|
Is your business continuous?
CIOs
should use a business continuity plan to make their organisations less susceptible
to outages. Here are a few steps that will go a long way in ensuring continuous
operations and productivity in the workplace. by Lakshman Narayanaswamy
Business continuity is about making your business resilient
to events that are disruptive and affect the goals of your business. Taking
steps to keep your business continuous does not have to be complex and fraught
with options and possibilities.
In this article, we introduce the methodology behind business
continuity planning and aim to simplify what it takes to make your business
more continuous, and how to derive the biggest bang for the buck from your investment
in business continuity.
|
Business continuity is no longer
an option but a necessity. A successful plan has people, processes and
infrastructure to keep critical functions of the business available
|
Talking the talk
Business continuity and Disaster Recovery (DR) are two terms
that are used interchangeably. DR is an older term that is used for recovery
of IT systems. It also connotes a reactive approach to managing recovery. Business
continuity is the current usage that connotes a broader scope then just IT.
It also suggests a proactive approach in keeping the business available.
The approach to business continuity is common sense, just
like having a spare tyre in the car to avoid disruptions from nails on the road,
and a second gas cylinder in the kitchen to compensate for delivery delays.
Business owners and management must not dismiss business
continuity as an exercise only for the top 100. According to The New York Times
45,000 small businesses ceased to exist after the Sept 11 attack on the World
Trade Center as they could not absorb the loss of income and the operational
logistics of being around the disaster site.
Know thy business
An effective start to making your business more available
is to understand the various activities that connect a customer requirement
to its fulfillment. The goal of this exercise is to identify activities that
are critical to the running of the business.
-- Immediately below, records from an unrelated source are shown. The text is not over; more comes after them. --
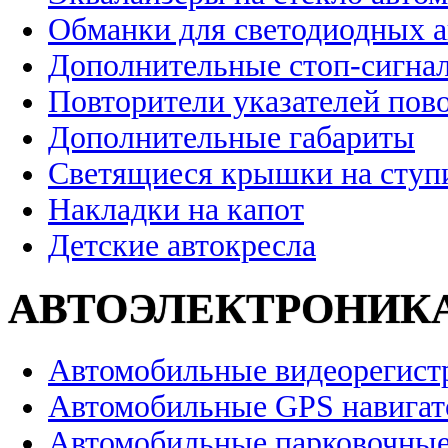
Обманки для светодиодных 
Дополнительные стоп-сигна
Повторители указателей пов
Дополнительные габариты
Светящиеся крышки на ступ
Накладки на капот
Детские автокресла
АВТОЭЛЕКТРОНИК
Автомобильные видеорегист
Автомобильные GPS навига
Автомобильные парковочные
Once critical activities are identified, the inputs, outputs
and various dependencies must be understood. As an example, in a manufacturing
enterprise, the goods production plant is critical for the viability of the
business. A key dependency of the manufacturing process could be the ERR system
that runs all the machinery in the plant.
The critical activity could be an IT application, for example,
ATOM banking and information in a banking enterprise.
Critical to business
When is an activity critical to the business? When the loss
of or inability to provide for the activity damages the business. The loss or
damage can be a financial impact or a qualitative measure like loss of reputation
and customer trust. It is very useful to understand the implication of loss
and quantify it.
As an example, banking industry figures suggest that thirty
minutes of downtime can translate to a loss of up to Rsv 2 crone. Based on the
impact of downtime, the management can determine recovery objectives. A key
recovery measure is Recover Time Objective (RTF), the amount of time the business
has before it must be available.
Having identified activities that are critical to a business,
the next step is to explore the vulnerability of the business to various kinds
of events.
Understand your business vulnerabilities
Tsunami and earthquakes make headlines and draw attention,
but experience tells us that unplanned events and acts of God account
for less then five percent of business downtime. Everyday events like software
and hardware errors, patch upgrades, configuration changes, network outages
and power failure cause over 80 percent of business outages.
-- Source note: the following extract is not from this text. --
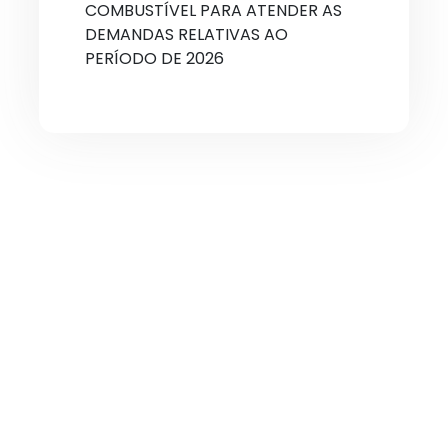
COMBUSTÍVEL PARA ATENDER AS
DEMANDAS RELATIVAS AO
PERÍODO DE 2026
A time-tested way to understand your business vulnerabilities
is to list all possible events that may occur. These include acts of God,
civil amenity failures, and people- and technology-related events.
For example, a list of events to consider are:
- Fire, flooding, building not accessible
- Power outage, A/C breakdown, water sprinklers going
on accidentally
- Telephone line down, computer hardware malfunction,
software crash
Against each event in the list, we assign probabilities of
occurrence and the potential impact of the event on the business. The management
then makes a decision on the kind of events that the business is going to protect
against and have a continuity plan for.
By identifying critical business functions and events to
protect against, the business continuity plan can address how the critical functions
can be made available when events occur.
IT DR plan
IT solutions are an integral part of an enterprise and are
often critical to the running of a business. Continuity of IT applications is
complex and has several components that must work together. A common mistake
is to have data replication in place and assume it is a DR plan for the application.
This is far from true.
Replication is one ingredient of a successful IT DR plan.
The ability to recover data, ensure application-level data consistency, failover
the application and redirect clients of the application is essential for successful
IT DR. A very critical part of a successful IT plan is regular testing of the
failover capabilities of the solution. Regular test drills ensure that the DR
solution will work for you when you need it.
Business continuity is a process and not a technology solution.
It is not a one-time effort. A plan that will work for you is one that involves
the right people, has processes in place and has IT and infrastructure support
to keep the business going.
An effective first step is to invest in a plan that gives
you the information you need to make decisions. Also, rather than plan for the
whole enterprise in a single exercise, it is effective if each department has
its own plan. This can then be tied together from an enterprise point of view.
Investment in a secondary site need not be just an insurance
policy. Many enterprises have been successful in offloading several offline
activities to a secondary data centre. Data warehousing is a good example of
an activity that can be done at the secondary site.
In summary, business continuity is no longer an option, but
a necessity. A successful plan has people, process and infrastructure to keep
critical functions of the business available.